| Requirement |
In the project description of Underwater Mobile Manipulation, to what depth will the air-filled housings of the limb actuators and gripper be sealed?
── Document passage
Underwater Mobile Manipulation (UMM)

Active Technology Project

Project Introduction

The Underwater Mobile Manipulation project will develop and demonstrate key elements of an underwater robotics system that can provide unprecedented levels of perception and manipulation that will meet the challenges of the offshore energy sector. This objective will be met by developing an advanced perception suite for underwater manipulation and adapting the dexterous robotic manipulation technology suite demonstrated on the DARPA Robotics Challenge (DRC) RoboSimian robot for underwater applications.

The Underwater Mobile Manipulation project will perform technology development in the areas of perception, robotic limb hardware and robotic limb control in order to develop a subsea automated manipulation system. This development will build on capabilities demonstrated on other JPL limbed robotic platforms such as the Curiosity Rover, ATHLETE, and RoboSimian. The Underwater Mobile Manipulation robotic system will consist of a perception suite, 7 degree of freedom robotic limb and associated perception and control software. The perception suite includes color stereo cameras in dome-port underwater housings, a 2D imaging sonar, a variable illumination underwater light and a pan-tilt mount. Fused opti-acoustic point clouds will be created from these instruments using JPL stereo vision and sensor fusion techniques and acoustic image processing techniques described in literature. The robotic limb will be adapted from the modular limb design used by RoboSimian. Each joint will employ the same high power-density harmonic geared actuator. Actuator control electronics will reside in the actuator housings. The limb will incorporate a 3 DOF gripper based off of the RoboSimian CAMHand. On both the limb actuators and gripper, traditional o-ring and spring-energized sealing approaches will be used to seal the air-filled housings to 30m depth. To control the limb we will adapt the high DOF motion planning from ATHLETE and RoboSimian which make use of distributed, networked motor control components. Semi-autonomous manipulation behaviors will be developed by parameterizing behaviors to chain together sets of arm motions while monitoring end-effector force measurements. Scene reconstruction products, such as targets or collision volumes, will act as inputs into behaviors.
────
── Record set
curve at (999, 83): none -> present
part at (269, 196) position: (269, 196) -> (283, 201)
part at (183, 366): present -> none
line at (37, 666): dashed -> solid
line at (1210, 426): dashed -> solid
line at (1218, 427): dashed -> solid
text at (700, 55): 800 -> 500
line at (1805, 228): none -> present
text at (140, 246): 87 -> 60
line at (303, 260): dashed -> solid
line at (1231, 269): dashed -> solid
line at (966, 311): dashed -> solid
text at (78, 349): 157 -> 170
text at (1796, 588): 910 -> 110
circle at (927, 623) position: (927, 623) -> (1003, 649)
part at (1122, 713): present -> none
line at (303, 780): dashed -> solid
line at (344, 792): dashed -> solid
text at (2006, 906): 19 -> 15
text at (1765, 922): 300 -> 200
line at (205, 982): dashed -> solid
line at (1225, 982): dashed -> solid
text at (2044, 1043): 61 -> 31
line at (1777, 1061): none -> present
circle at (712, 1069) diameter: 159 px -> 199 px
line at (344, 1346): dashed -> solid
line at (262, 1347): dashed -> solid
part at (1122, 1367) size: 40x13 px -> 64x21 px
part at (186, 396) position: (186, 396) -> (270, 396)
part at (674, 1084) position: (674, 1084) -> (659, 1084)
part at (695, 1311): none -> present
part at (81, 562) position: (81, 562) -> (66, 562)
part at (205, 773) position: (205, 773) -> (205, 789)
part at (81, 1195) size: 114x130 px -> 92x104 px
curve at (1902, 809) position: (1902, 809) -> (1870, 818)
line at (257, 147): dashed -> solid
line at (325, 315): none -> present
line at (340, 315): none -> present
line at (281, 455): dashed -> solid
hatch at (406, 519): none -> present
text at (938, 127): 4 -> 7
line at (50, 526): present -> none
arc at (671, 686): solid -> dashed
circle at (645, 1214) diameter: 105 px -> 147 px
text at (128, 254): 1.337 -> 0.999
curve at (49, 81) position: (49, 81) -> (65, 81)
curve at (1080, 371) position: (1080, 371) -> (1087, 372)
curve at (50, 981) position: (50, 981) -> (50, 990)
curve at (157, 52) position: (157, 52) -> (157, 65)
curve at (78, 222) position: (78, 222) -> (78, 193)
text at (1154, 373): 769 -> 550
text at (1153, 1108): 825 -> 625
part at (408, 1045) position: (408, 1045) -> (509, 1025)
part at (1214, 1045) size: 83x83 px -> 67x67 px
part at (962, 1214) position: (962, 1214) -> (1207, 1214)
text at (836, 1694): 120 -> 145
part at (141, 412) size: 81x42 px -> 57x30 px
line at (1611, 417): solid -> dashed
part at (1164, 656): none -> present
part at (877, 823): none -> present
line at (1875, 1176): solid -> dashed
────
| Output below |
To 30 m depth.